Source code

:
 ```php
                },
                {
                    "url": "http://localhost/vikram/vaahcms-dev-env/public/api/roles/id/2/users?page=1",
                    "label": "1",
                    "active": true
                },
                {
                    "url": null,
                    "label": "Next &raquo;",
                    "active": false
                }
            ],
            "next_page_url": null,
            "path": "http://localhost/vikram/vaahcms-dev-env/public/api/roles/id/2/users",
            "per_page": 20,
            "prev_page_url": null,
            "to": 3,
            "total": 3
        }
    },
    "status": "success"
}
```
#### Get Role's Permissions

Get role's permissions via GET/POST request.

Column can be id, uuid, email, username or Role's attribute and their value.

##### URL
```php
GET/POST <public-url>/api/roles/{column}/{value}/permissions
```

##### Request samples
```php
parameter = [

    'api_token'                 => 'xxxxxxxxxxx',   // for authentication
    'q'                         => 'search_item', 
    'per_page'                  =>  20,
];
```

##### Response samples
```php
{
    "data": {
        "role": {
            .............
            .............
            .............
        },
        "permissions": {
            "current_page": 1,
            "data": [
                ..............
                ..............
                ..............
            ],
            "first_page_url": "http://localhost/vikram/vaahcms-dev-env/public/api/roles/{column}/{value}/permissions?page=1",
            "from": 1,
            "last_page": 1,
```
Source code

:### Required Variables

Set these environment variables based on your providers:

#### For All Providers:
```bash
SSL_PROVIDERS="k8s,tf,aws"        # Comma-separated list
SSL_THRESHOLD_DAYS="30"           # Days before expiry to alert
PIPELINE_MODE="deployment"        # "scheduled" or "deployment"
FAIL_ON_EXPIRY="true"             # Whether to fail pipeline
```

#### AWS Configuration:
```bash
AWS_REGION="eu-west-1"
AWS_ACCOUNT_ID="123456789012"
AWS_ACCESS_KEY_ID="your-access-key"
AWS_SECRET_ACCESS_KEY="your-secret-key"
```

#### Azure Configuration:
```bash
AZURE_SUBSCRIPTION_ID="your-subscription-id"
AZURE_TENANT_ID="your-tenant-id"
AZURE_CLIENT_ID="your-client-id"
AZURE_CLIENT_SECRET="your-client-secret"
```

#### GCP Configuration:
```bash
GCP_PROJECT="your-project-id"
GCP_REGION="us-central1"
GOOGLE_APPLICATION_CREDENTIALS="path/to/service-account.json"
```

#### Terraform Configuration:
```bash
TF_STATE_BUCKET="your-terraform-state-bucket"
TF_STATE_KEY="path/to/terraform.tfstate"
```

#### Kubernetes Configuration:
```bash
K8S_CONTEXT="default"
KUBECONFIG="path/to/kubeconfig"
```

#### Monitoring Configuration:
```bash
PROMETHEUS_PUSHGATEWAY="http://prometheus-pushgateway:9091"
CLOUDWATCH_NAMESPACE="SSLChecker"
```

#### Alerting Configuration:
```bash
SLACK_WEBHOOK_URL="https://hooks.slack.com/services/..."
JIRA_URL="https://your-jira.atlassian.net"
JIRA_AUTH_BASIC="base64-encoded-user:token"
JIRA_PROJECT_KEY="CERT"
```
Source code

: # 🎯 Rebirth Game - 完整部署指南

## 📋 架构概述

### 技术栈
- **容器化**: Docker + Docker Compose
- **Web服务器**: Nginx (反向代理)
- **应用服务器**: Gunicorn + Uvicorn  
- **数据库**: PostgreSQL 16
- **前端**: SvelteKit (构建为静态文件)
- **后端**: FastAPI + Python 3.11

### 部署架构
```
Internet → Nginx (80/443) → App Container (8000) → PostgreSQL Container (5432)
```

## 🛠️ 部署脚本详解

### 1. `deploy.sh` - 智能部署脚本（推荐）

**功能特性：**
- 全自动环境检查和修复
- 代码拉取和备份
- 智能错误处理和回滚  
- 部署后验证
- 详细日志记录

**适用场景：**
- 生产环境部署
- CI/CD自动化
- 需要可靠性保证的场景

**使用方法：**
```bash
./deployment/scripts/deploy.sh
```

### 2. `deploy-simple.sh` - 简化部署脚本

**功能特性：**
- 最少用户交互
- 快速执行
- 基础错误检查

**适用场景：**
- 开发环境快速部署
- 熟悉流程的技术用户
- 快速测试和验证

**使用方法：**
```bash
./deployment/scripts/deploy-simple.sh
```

PROBLEM DESCRIPTION. Look through the entries above; copy every line holding the string "simple".

EXERCISE RESULT.
### 2. `deploy-simple.sh` - 简化部署脚本
./deployment/scripts/deploy-simple.sh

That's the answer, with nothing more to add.